The Maiden Who Was Stolen Away
Spreading them, he flew down to earth and at once turned into a man again.
The maiden was seized with terror and burst into tears. Looking down from her pagoda she saw a wanderer passing below. She called out, but the pagoda was so high that her voice did not carry down to him. She beckoned with her hand, but the wanderer did not look up. Then she could think of nothing else to do but to throw down the old clothes she had formerly worn. They fluttered through the air to the ground.
The wanderer picked up the clothes. Then he looked up at the pagoda, and quite up at the very top he saw a tiny figure which looked like that of a girl; yet he could not make out her features. For a long time he wondered who it might be, but in vain. Then he saw a light.
“My neighbor’s daughter,” said he to himself, “was carried away by a magic storm. Is it possible that she may be up there?”

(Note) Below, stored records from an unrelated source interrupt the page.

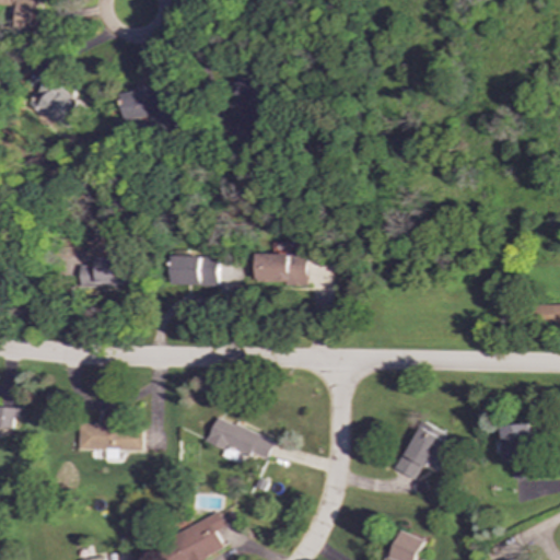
[(14,0),(14,26),(33,27),(33,0),(14,0)]
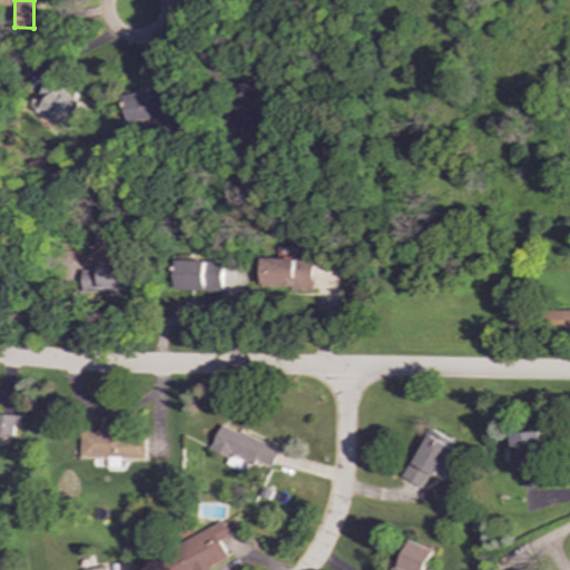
[(85,110),(50,80),(31,102),(67,133),(85,110)]
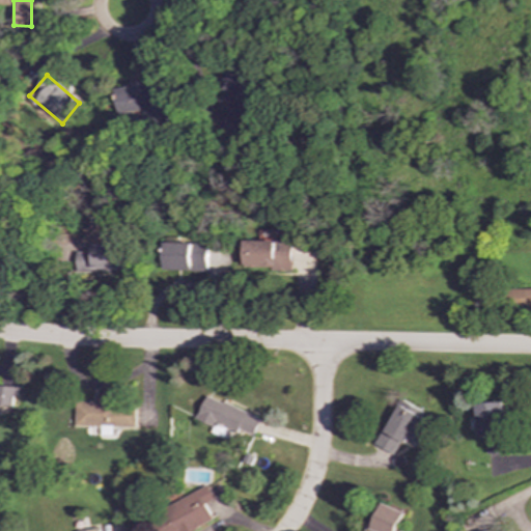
[(115,114),(163,110),(161,83),(113,87),(115,114)]
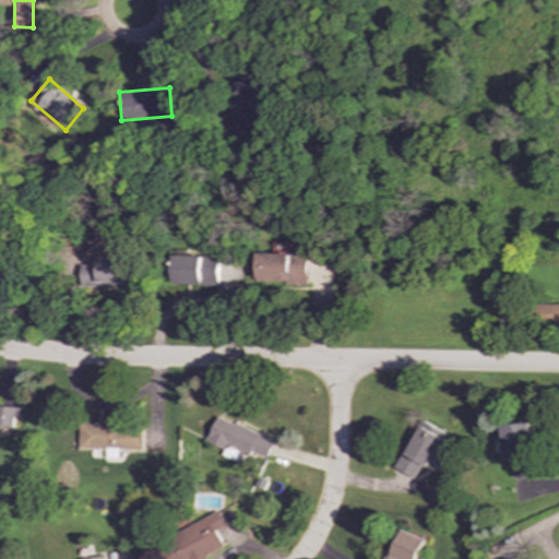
[(308,283),(308,254),(258,253),(257,282),(308,283)]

So he took the clothes with him and showed them to the maiden’s parents, and when they saw them they burst into tears.
But the maiden had a brother, who was stronger and braver than any one for miles around. When the tale had been told him he took a heavy ax and went to the pagoda. There he hid himself in the tall grass and waited for what would happen. When the sun was just going down, along came a youth, tramping the hill. Suddenly he turned into an ogre, spread his wings and was about to fly. But the brother flung his ax at him and struck him on the arm. He began to roar loudly, and then fled to the western hills. But when the brother saw that it was impossible to climb the pagoda, he went back and enlisted the aid of several neighbors. With them he returned the following morning and they climbed up into the pagoda. Most of the steps of the stairway were in good condition for the ogre had only destroyed those at the top. But they were able to get up with a ladder, and then the brother fetched down his sister and brought her safely home again.
And that was the end of the enchantment.
Note: In this tale the ogre is a Yakscha or a Fe Tian Ya Tscha.